My D3 came in this morning - I'll post pics tonight!!!!


----------



## grayfish (Jul 31, 2005)

OH goody. New stuff.


----------



## fishphoto (Mar 3, 2005)

Here's one - ISO 1600.


----------



## Gator_Nutz (Sep 27, 2006)

S W E E E E T
Congrats on what I am sure is one fine piece of technology. So are you trading up next week to the D3X?


----------



## fishphoto (Mar 3, 2005)

I am DONE for this year! Of course B&H got the 24-70 back in stock, so I got one and the 14-24 to go along with it. If the D3x is what they say it will be, I don't want it. More pixels and slower frame rate does nothing for me. Of course, I had a similar opinion about the D3....


----------



## Gator_Nutz (Sep 27, 2006)

Well it sure sounds like you are all set now. Congrats again. I need to see more of what that baby will do with all of that great glass.


----------



## ImReddog (May 15, 2006)

Sorry for the hyjack, but I have a question.
I have a Nikon F2 that I haven't used in years with a number of lens. Can these lens be used on the newer digital cameras? I'm guessing no, but I had to ask.
Thanks,
jra
[email protected]


----------



## RustyBrown (May 29, 2004)

Hate to burst your bubble, but it needs to go back. If you look at the picture they misspelled Nikon. 

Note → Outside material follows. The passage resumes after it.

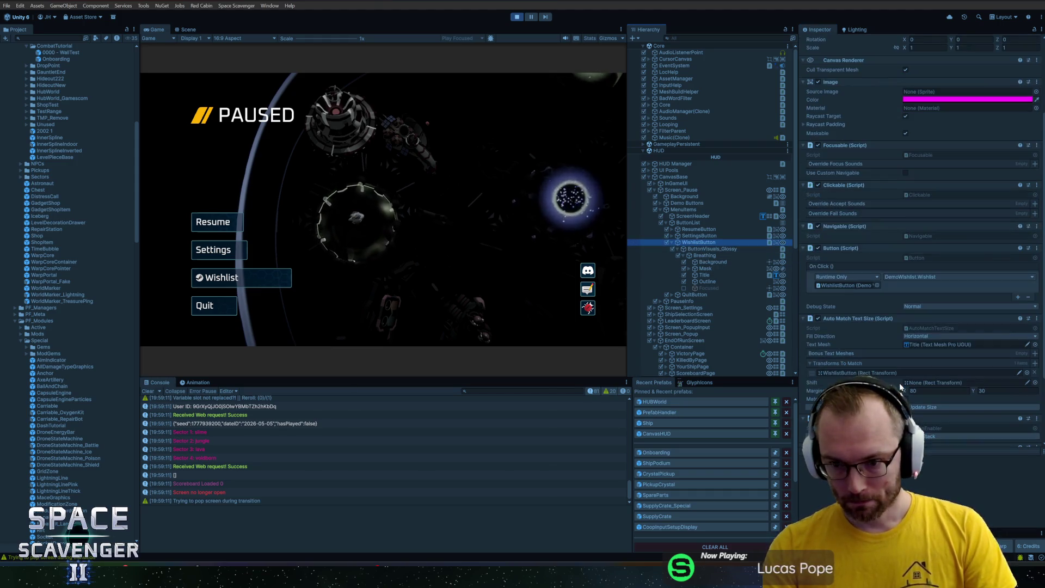
scroll(901, 385, down, 3)
click(907, 330)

Congrats my friend. I think it's James' turn again...right gang?


----------



## Gator_Nutz (Sep 27, 2006)

Sorry guys...there is no way I could come close to keeping up with Brett. My 70-200 is being delivered tomorrow (I'm leaving work early) and I am completely happy...I think


----------



## fishphoto (Mar 3, 2005)

ImReddog said:


> Sorry for the hyjack, but I have a question.
> I have a Nikon F2 that I haven't used in years with a number of lens. Can these lens be used on the newer digital cameras? I'm guessing no, but I had to ask.
> Thanks,
> jra
> [email protected]


You should be able to use them, although you may have to shoot manual. Arlon has a pretty cool collection of older lenses (and new) that he has used with great success. He can probably give you a little more detail about using older lenses with the new cameras.


----------



## Saltwater Servitude (Mar 18, 2006)

RustyBrown said:


> Hate to burst your bubble, but it needs to go back. If you look at the picture they misspelled Nikon.


That's the first thing I thought of as well. I need to get out more.

Man oh man, 1600 ISO and hardly a hint of grain. How many shades of green with envy can I be painted?

Congrats on the new flagship of Nikon. Can't wait to see those no light shots in action with that 600.


----------



## Arlon (Feb 8, 2005)

ImReddog said:


> I have a Nikon F2 that I haven't used in years with a number of lens. Can these lens be used on the newer digital cameras? I'm guessing no, but I had to ask.
> Thanks,
> jra
> [email protected]


Sent you a PM on 2cool..


----------